Y, sin embargo, ese mismo Estado, o, hablando con
propiedad, los Gobiernos, órganos directores de la comunidad política,
¡cuán generoso servicio prestan a la patria, si la virtud moral de sus
depositarios enfrena sus intereses egoístas! Conságrense entonces, en
pro del derecho, a traducir en fórmulas ideales las aspiraciones
oscuras, pero sanas y firmes, de la conciencia nacional, mantenida sin
usurpación en su fuero legítimo; someten luego a esas fórmulas aun las
voluntades más rebeldes; conservan la unión orgánica entre la diversidad
de los fines humanos: con que triunfa en suma la justicia, cooperando
el destino que a cada pueblo corresponde cada vez en la historia. ¡Cuán
humildes, y por bajo de este deber espléndido, quedan ahora todas las
soberbias fantasías subjetivas en que se complace el señor de un poder
tan limitado en realidad, tan omnímodo y absoluto en la apariencia!

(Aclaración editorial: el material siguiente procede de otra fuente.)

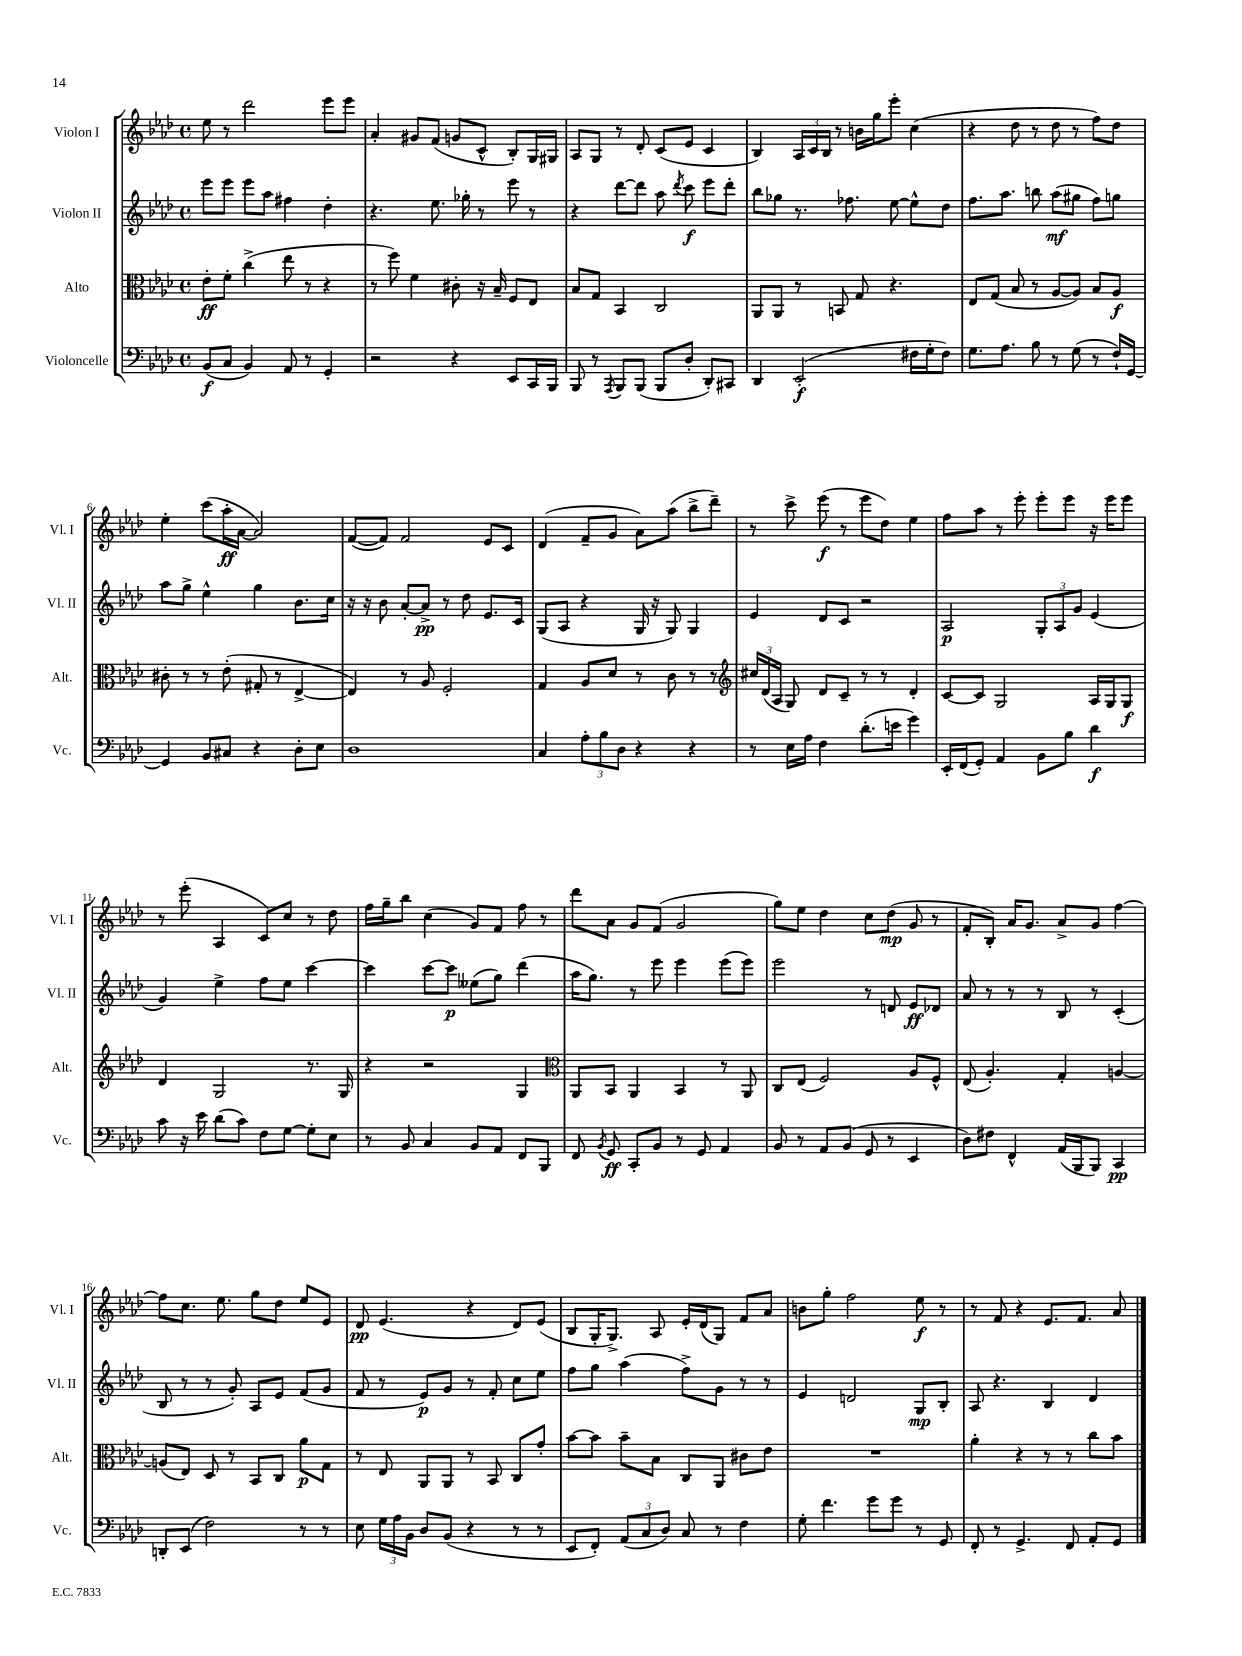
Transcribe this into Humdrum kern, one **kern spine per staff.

**kern	**kern	**kern	**kern
*staff4	*staff3	*staff2	*staff1
*clefF4	*clefC3	*clefG2	*clefG2
*k[b-e-a-d-]	*k[b-e-a-d-]	*k[b-e-a-d-]	*k[b-e-a-d-]
*M4/4	*M4/4	*M4/4	*M4/4
*met(c)	*met(c)	*met(c)	*met(c)
(8BB-	8e-'	8eee-	8ee-
8C	8f'	8eee-	8r
4BB-)	(4cc^	8eee-	2ddd-
.	.	8aa-	.
8AA-	8ee-	4ff#	.
8r	8r	.	.
4GG'	4r	4dd-'	8eee-
.	.	.	8eee-
=	=	=	=
2r	8r	4.r	4a-'
.	8ff)	.	.
.	4f	.	8g#
.	.	8.ee-	(8f
4r	8c#'	.	8g
.	.	16gg-'	.
.	16r	8r	8c^^
.	16B-~	.	.
8EE-	8F	8eee-	8B-')
16CC	8E-	8r	16G
16BBB-	.	.	16G#
=	=	=	=
8BBB-	8B-	4r	8A-
8r	8G	.	8G
8qAAA-	.	.	.
8BBB-	4BB-	[8ddd-	8r
(8BBB-	.	8ddd-]	8d-'
8BBB-	2C	8aa-	(8c
.	.	8qddd-	.
8D-'	.	8ccc	8e-
8DD-')	.	8eee-	4c
8CC#	.	8ddd-'	.
=	=	=	=
4DD-	8AA-	8bb-	4B-)
.	8AA-	8gg-	.
(2EE-'	8r	8.r	24A-
.	.	.	24c
.	.	.	24B-
.	8BB	.	8r
.	.	8.ff-	.
.	8G	.	16b
.	.	.	16gg
.	4.r	[8ee-	8eee-'
16F#	.	8ee-^^]	(4cc
16G'	.	.	.
8F#)	.	8dd-	.
=	=	=	=
8.G	8E-	8.ff	4r
.	(8G	.	.
8.A-	.	8.aa-	.
.	8B-	.	8dd-
8B-	8r	8bb	8r
8r	[8A-	(8aa-	8dd-
(8G	8A-])	8gg#	8r
8r	8B-	8ff)	8ff)
16F`)	8A-	8gg	8dd-
[16GG	.	.	.
=	=	=	=
4GG]	8c#'	8aa-	4ee-'
.	8r	8gg^	.
8BB-	8r	4ee-^^	(8ccc
8C#	(8e-'	.	16aa-'
.	.	.	[16a-
4r	8G#'	4gg	2a-])
.	8r	.	.
8D-'	[4E-^	8.b-	.
8E-	.	.	.
.	.	16cc	.
=	=	=	=
1D-	4E-])	16r	([8f
.	.	16r	.
.	.	8b-	8f])
.	8r	[8a-'	2f
.	8A-	8a-^]	.
.	2F'	8r	.
.	.	8dd-	.
.	.	8.e-	8e-
.	.	.	8c
.	.	16c	.
=	=	=	=
4C	4G	(8G	(4d-
.	.	8A-	.
12A-'	8A-	4r	8f~
12B-	.	.	.
.	8d-	.	8g
12D-	.	.	.
4r	8r	16G	8a-)
.	.	16r	.
.	8c	8G)	(8aa-
4r	8r	4G	8bb-^
.	8r	.	8ddd-~)
=	=	=	=
*	*clefG2	*	*
8r	24cc#	4e-	8r
.	(24d-	.	.
.	24A-	.	.
16E-	8G)	.	8ccc^
16A-	.	.	.
4F	8d-	8d-	(8eee-
.	8c~	8c	8r
(8.d-'	8r	2r	8eee-
.	8r	.	8dd-)
16e	.	.	.
4g)	4d-'	.	4ee-
=	=	=	=
16EE-'	[8c	2A-	8ff
(16FF	.	.	.
8GG')	8c]	.	8aa-
4AA-	2G	.	8r
.	.	.	8eee-'
8BB-	.	12G'	8eee-'
.	.	12A-	.
8B-	.	.	8eee-
.	.	12g	.
4d-	16A-	(4e-	16r
.	16G	.	16eee-
.	8G	.	8eee-
=	=	=	=
8c	4d-	4g)	8r
16r	.	.	(8eee-'
16e-	.	.	.
(8d-	2G	4ee-^	4A-
8c)	.	.	.
8F	.	8ff	8c)
[8G	.	8ee-	8cc
8G']	8.r	[4ccc	8r
8E-	.	.	8dd-
.	16G	.	.
=	=	=	=
8r	4r	4ccc]	16ff
.	.	.	16gg~
8BB-	.	.	8bb-
4C	2r	[8ccc	(4cc
.	.	8ccc]	.
8BB-	.	(8ee--	8g)
8AA-	.	8gg)	8f
8FF	4G	(4ddd-	8ff
8BBB-	.	.	8r
=	=	=	=
*	*clefC3	*	*
8FF	8AA-	16aa-	8ddd-
.	.	8.gg)	.
8qBB-	.	.	.
8GG	8BB-	.	8a-
8CC'	4AA-	8r	8g
8BB-	.	8eee-	(8f
8r	4BB-	4eee-	2g
8GG	.	.	.
4AA-	8r	(8eee-	.
.	8AA-	8eee-)	.
=	=	=	=
8BB-	8C	2eee-	8gg)
8r	(8E-	.	8ee-
8AA-	2F)	.	4dd-
(8BB-	.	.	.
8GG	.	8r	8cc
8r	.	8d	(8dd-
4EE-	8A-	8e-	8g
.	8F^^	8d-	8r
=	=	=	=
8D-)	(8E-	8a-	8f'
8F#	4.A-')	8r	8B-')
4FF^^	.	8r	16a-
.	.	.	8.g
.	.	8r	.
(16AA-	4G'	8B-	8a-^
16BBB-	.	.	.
8BBB-)	.	8r	8g
4CC	[4A	(4c'	[4ff
=	=	=	=
8DD'	(8A]	8B-	8ff]
(8EE-	8E-)	8r	8.cc
2F)	8D-	8r	.
.	.	.	8.ee-
.	8r	8g')	.
.	8BB-	8A-	8gg
.	8C	8e-	8dd-
8r	8a-	(8f	8ee-
8r	8G	8g	8e-
=	=	=	=
8E-	8r	8f	8d-
24G	8E-	8r	(4.e-
24A-	.	.	.
24BB-	.	.	.
8D-	8AA-	8e-)	.
(8BB-	8AA-	8g	.
4r	8r	8r	4r
.	8BB-	8f'	.
8r	8C	8cc	8d-)
8r	8g'	8ee-	(8e-
=	=	=	=
8EE-	[8b-	8ff	8B-
8FF')	8b-]	8gg	16G'
.	.	.	8.G^)
(12AA-	8b-~	(4aa-	.
12C	.	.	.
.	8B-	.	8A-
12D-)	.	.	.
8C	8C	8ff^)	16e-'
.	.	.	(16d-
8r	8AA-	8g	8G)
4F	8c#	8r	8f
.	8e-	8r	8a-
=	=	=	=
8G'	1r	4e-	8b
4.f	.	.	8gg'
.	.	2d	2ff
8g	.	.	.
8g	.	.	.
8r	.	8G	8ee-
8GG	.	8B-'	8r
=	=	=	=
8FF'	4a-'	8A-	8r
8r	.	4.r	8f
4.GG^	4r	.	4r
.	8r	4B-	8.e-
8FF	8r	.	.
.	.	.	8.f
8AA-'	8cc	4d-	.
8GG	8b-	.	8a-
==	==	==	==
*-	*-	*-	*-
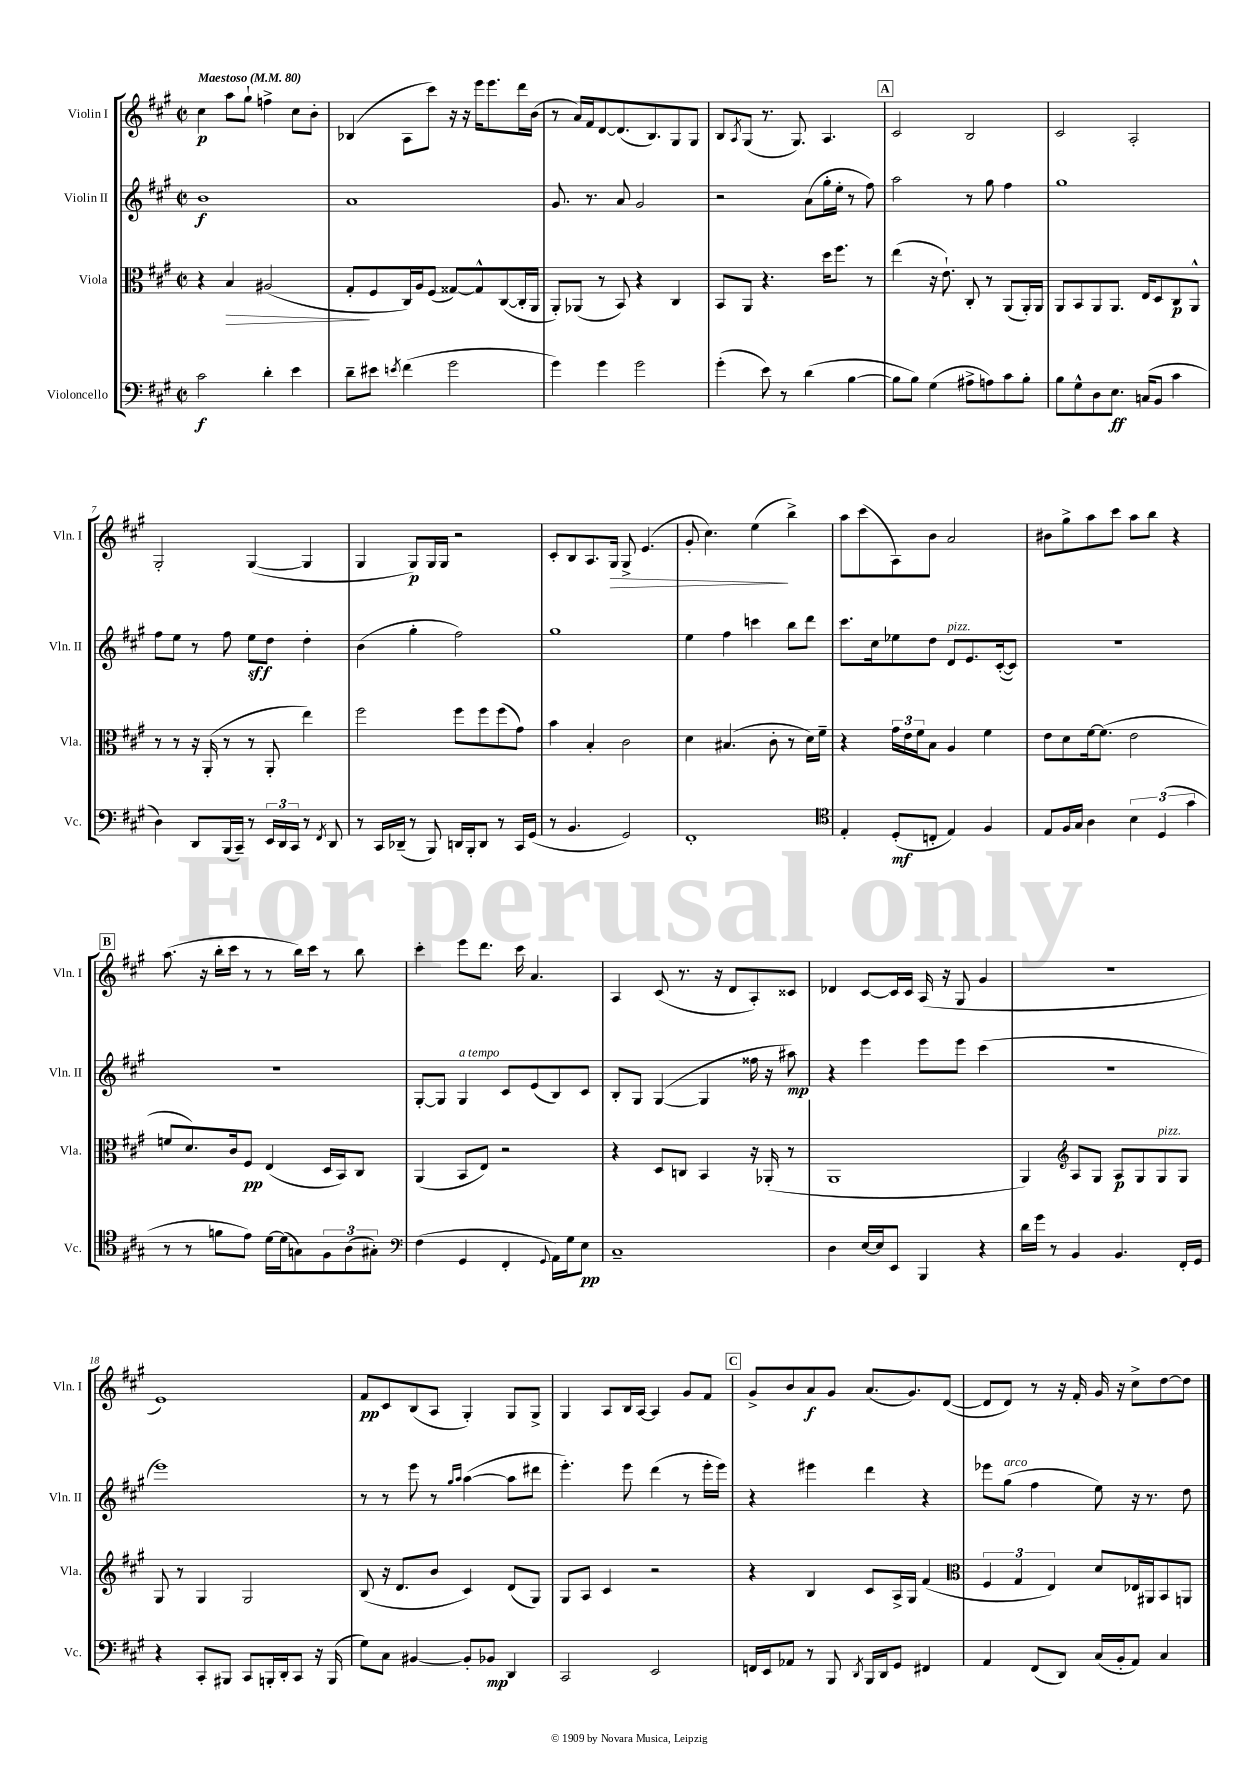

Yo no sé si por ley de su naturaleza, más de seguro
sí por la del tiempo, entre esas fuerzas civilizadoras de nuestra
sociedad, corresponde el primero y más íntimo influjo a la enseñanza.
Debido, empero, a causas muy complejas, dependientes de una imperfecta
concepción del ser, vida y desenvolvimiento del hombre, hoy es el día en
que apenas principia a ser considerada en la integridad de su destino.
(«En el cincuentenario de la ILE», Madrid, 1926. págs. 21-25.)